Here in Chicago, it’s starting to feel as though summer may never arrive. Yet in only a couple of months, we’ll be reminded of how great it is to spend every free minute on Lake Michigan. This months post will demonstrate some exercises that can be done to cross-train for SUP. If you have access to the necessary equipment- great! If not, we’d be happy to whip you into SUP shape at Pilates Plus Cross-Training Studio in Lincoln Park.

pilatessup-Beginner BOSU 1 pilatessup-Beginner BOSU 2

Beginner BOSU Paddle

Stand on the BOSU with the ball side up. Place the feet hip width apart, bend the knees slightly, and engage the abdominal muscles. Grip one hand on top of a light bar and the other about half way down. Practice a paddling motion on each side of your body while maintaining stability atop the BOSU.

pilatessup-Intermediate BOSU 1 pilatessup-Intermediate BOSU 2

Intermediate BOSU Paddle

Stand on the BOSU with the platform side up. Place the feet hip width apart, bend the knees slightly, and engage the abdominal muscles. Grip one hand on top of a weighted bar and the other about half way down. Practice a paddling motion on each side of your body while maintaining stability atop the BOSU.
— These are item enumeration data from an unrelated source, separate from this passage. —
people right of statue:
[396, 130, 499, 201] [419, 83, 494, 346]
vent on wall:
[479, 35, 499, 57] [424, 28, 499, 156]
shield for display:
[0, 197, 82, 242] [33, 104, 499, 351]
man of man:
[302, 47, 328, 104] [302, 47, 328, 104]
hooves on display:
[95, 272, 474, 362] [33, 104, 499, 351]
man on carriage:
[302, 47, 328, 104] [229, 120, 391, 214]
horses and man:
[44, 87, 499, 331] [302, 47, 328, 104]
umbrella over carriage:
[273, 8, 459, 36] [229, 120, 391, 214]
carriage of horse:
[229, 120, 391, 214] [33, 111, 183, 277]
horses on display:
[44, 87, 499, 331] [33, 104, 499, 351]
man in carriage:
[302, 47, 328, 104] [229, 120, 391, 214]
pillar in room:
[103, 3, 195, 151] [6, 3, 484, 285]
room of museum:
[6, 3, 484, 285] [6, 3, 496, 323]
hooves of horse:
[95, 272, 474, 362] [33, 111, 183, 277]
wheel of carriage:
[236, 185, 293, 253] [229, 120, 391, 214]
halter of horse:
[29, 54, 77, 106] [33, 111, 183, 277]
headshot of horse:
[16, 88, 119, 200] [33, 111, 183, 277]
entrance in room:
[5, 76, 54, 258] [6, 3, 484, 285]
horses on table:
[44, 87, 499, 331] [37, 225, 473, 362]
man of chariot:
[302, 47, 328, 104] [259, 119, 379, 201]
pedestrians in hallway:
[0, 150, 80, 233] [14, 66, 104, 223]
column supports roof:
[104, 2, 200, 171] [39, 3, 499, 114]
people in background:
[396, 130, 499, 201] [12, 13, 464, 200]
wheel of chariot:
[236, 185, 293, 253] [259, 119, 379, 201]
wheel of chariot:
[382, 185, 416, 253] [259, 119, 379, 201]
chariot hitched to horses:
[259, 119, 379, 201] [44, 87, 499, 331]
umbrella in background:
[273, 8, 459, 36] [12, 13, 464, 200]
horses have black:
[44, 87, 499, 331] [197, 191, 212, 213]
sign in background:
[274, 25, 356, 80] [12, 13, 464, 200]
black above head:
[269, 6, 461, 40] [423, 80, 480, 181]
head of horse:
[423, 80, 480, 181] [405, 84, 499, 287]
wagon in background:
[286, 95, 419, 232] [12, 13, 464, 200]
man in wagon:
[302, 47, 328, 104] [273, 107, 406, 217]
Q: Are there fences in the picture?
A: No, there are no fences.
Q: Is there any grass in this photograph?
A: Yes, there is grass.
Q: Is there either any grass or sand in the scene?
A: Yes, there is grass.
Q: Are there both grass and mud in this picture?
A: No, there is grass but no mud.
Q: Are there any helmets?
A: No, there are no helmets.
pilatessup-Advanced Reformer 1 pilatessup-Advanced Reformer 2

Advanced Reformer Paddle

Stand on top of the Pilates Reformer towards the center of the gliding carriage facing the cables. Place the feet hip width apart, bend the knees slightly, and engage the abdominal muscles. Feed the light bar through the right side cable strap and anchor it with your right hand, while gripping the top of the bar with your left hand. Using one attached light spring, slowly guide the bar along the outside of the frame in a sweeping motion behind you. Continue to stabilize your torso as you return the bar forward. Complete 30 repetitions and then switch sides.